Jeder halbwegs nüchterner Mensch wird von vornherein diese Feststellung abnicken: Konflikte bergen die Gefahr, dass Menschenleben gefährdet werden, Kollateralschaden nicht zu verhindern sind; vor allem dann, wenn die anderen Konfliktparteien wie YPG/PKK oder IS nicht gewillt sind, sich einer staatlichen Drohung zu beugen und das Weite zu suchen. Wer als einer dieser terroristischen Parteien die Zivilbevölkerung so als Faustpfand in Gefahr bringt, hat jede Toleranz verwirkt.
Das hat man vor allem bei den Anti-IS-Operationen der US-geführten Streitkräfte eindrucksvoll feststellen können. Bis heute weigern sich neben den USA auch Frankreich oder die Niederlande, für zivile Opfer die Verantwortung zu übernehmen, die durch massive Luftschlägen im Irak oder Syrien ums Leben kamen oder schwer verletzt wurden. Bis heute hat sich keine politische Stimme erhoben, die gefordert hat, dass diese NATO-Verbündeten vor das Internationale Gerichtshof zu bringen sind.
Welches internationale Mandat hatten oder haben denn diese europäischen Länder und die USA, um in Syrien oder Irak militärisch vorzugehen? Waren die massiven Luftschläge nicht mit ein Grund, weshalb die Fluchtbewegung im Irak oder Syrien mitausgelöst wurden? Hat man nicht selbst einer ethnischen Flurbereinigung den Weg geebnet, in dem man die YPG/PKK in das Vakuum in Nordsyrien lotste, die die abziehende syrische Regimearmee hinterlassen hat?
Zum anderen, kam es denn nicht bereits zu Erschießungen von politischen Gefangenen und Zivilisten seitens der YPG/PKK und auch der IS in der Region, wovon nicht nur Menschenrechtsorganisationen mehrfach berichtet haben. Sprachen denn diese Organisationen nicht von ethnischen Säuberungen? Auch der assyrische Politiker und Autor Ibrahim Seven hat in einem TV-Betrag der Assyria TV ausführlich dargelegt, was die YPG/PKK dort getrieben hat und weiterhin betreibt.
Es gibt keine Einheit oder Gemeinschaft in „Rojava“; dass ist die einhellige Meinung von Minderheiten und Arabern in Nordsyrien. Es gibt nur Zwang, Drohung und Gewalt, die „Rojava“ zusammenhält. Wenn man Ibrahim Seven hört, wirft dieser der YPG/PKK sogar eine Vereinnahmung der christlichen Minderheiten wie Aramäer, Assyrier oder Chaldäer vor. Sie seien aber gegen diese Vereinnahmung, denn die christlichen Minderheiten in Nordsyrien sind gegen eine wie auch immer geartete Autonomie, die von der PYD/YPG bzw.
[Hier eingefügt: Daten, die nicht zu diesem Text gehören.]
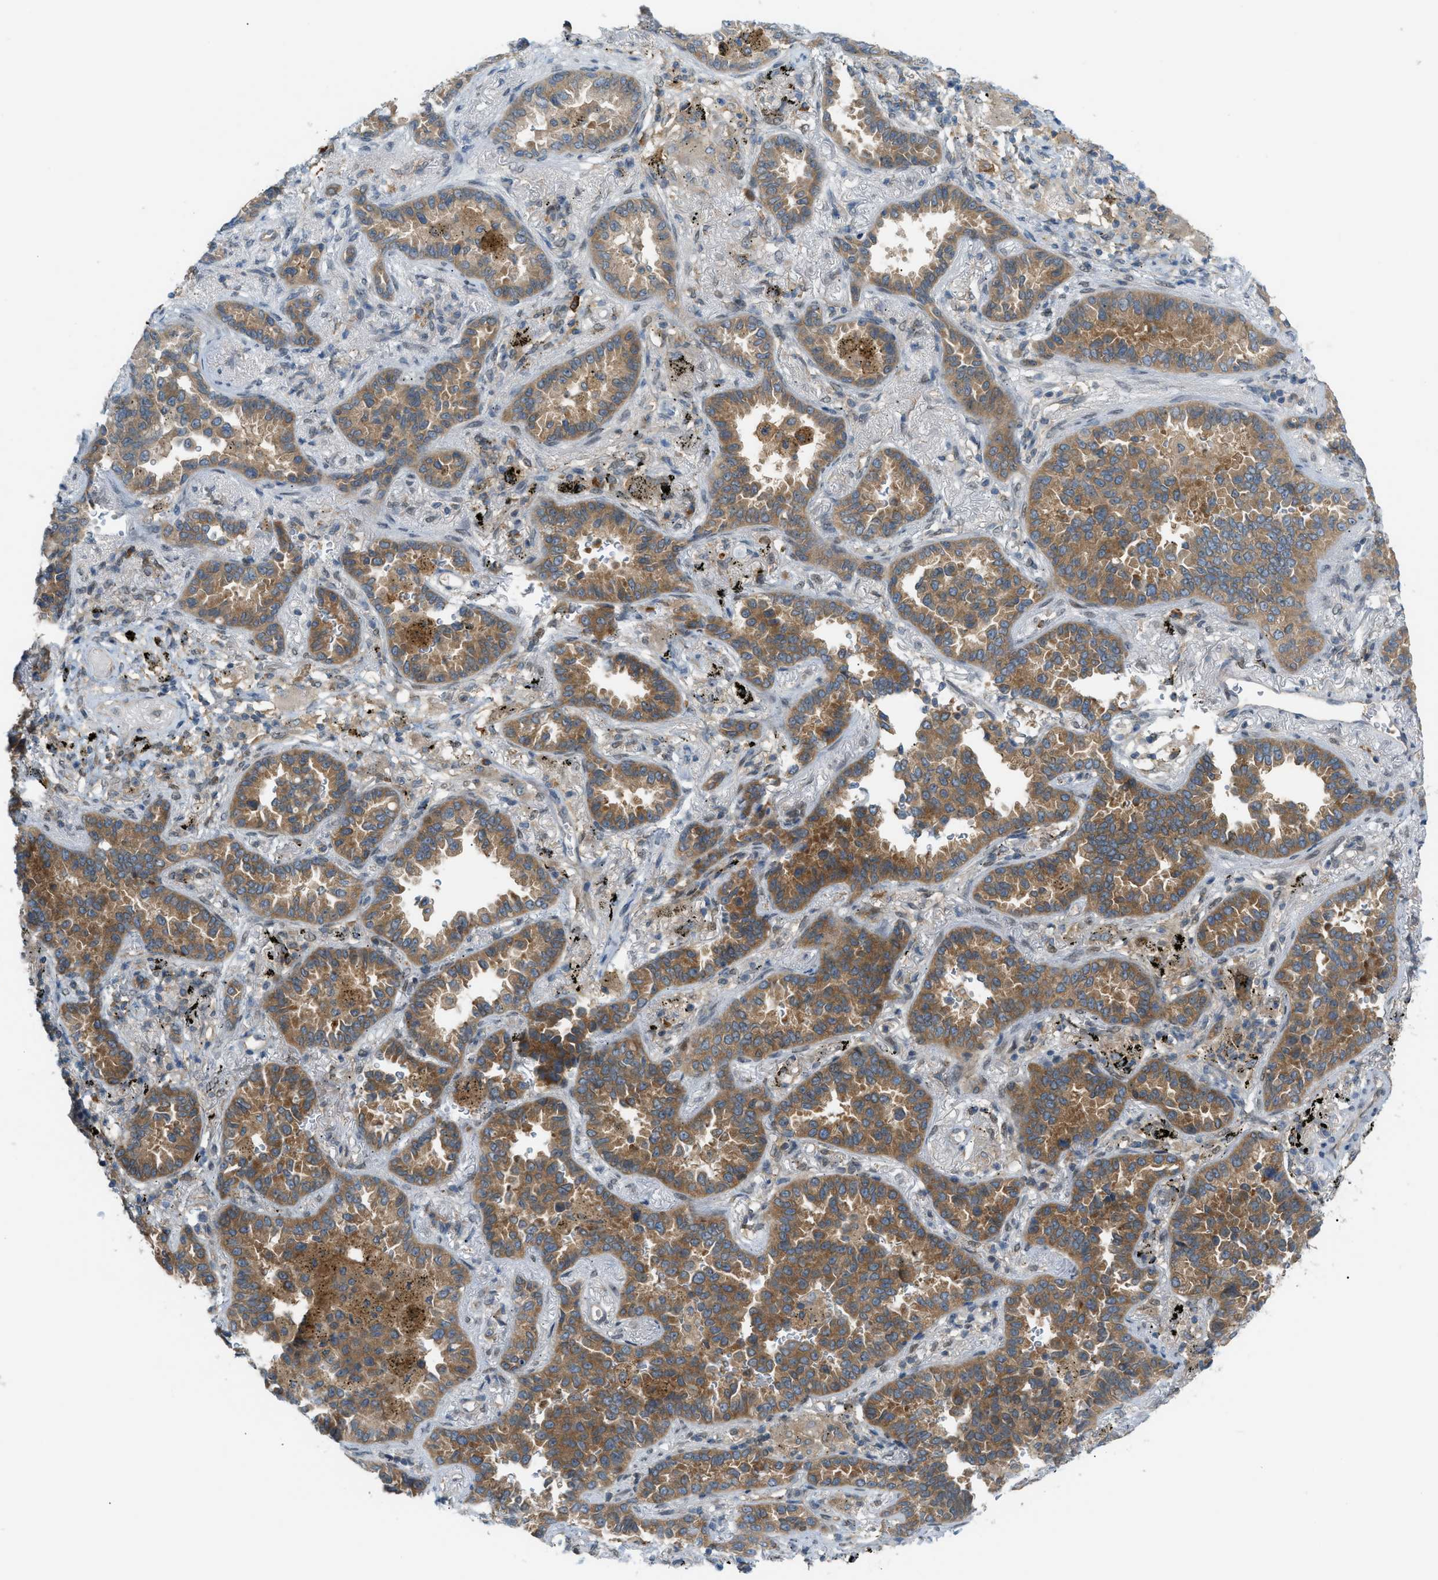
{"staining": {"intensity": "moderate", "quantity": ">75%", "location": "cytoplasmic/membranous"}, "tissue": "lung cancer", "cell_type": "Tumor cells", "image_type": "cancer", "snomed": [{"axis": "morphology", "description": "Normal tissue, NOS"}, {"axis": "morphology", "description": "Adenocarcinoma, NOS"}, {"axis": "topography", "description": "Lung"}], "caption": "Lung adenocarcinoma tissue demonstrates moderate cytoplasmic/membranous expression in approximately >75% of tumor cells, visualized by immunohistochemistry.", "gene": "DYRK1A", "patient": {"sex": "male", "age": 59}}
PKK anvisiert wird. Seven spricht in diesem Zusammenhang von Gewalt, Drohungen und Mord, um die christlichen Minderheiten zur Autonomie „Rojavas“ zu zwingen, deren kurdische Vorstellung von „Rojava“ keineswegs dem entspreche, die auch in Europa nachgezeichnet wird.
Seven geht noch weiter und erklärt gar, dass die kurdische Minderheit in Nordsyrien nicht das Maßstab aller Dinge sein könne. Nordsyrien sei ein Flickenteppich von Minderheiten, mehrheitlich aber von Arabern bewohnt. Kurden gebe es versprengt in manchen Gebieten, aber sie würden in keiner Region in Nordsyrien die Mehrheit bilden.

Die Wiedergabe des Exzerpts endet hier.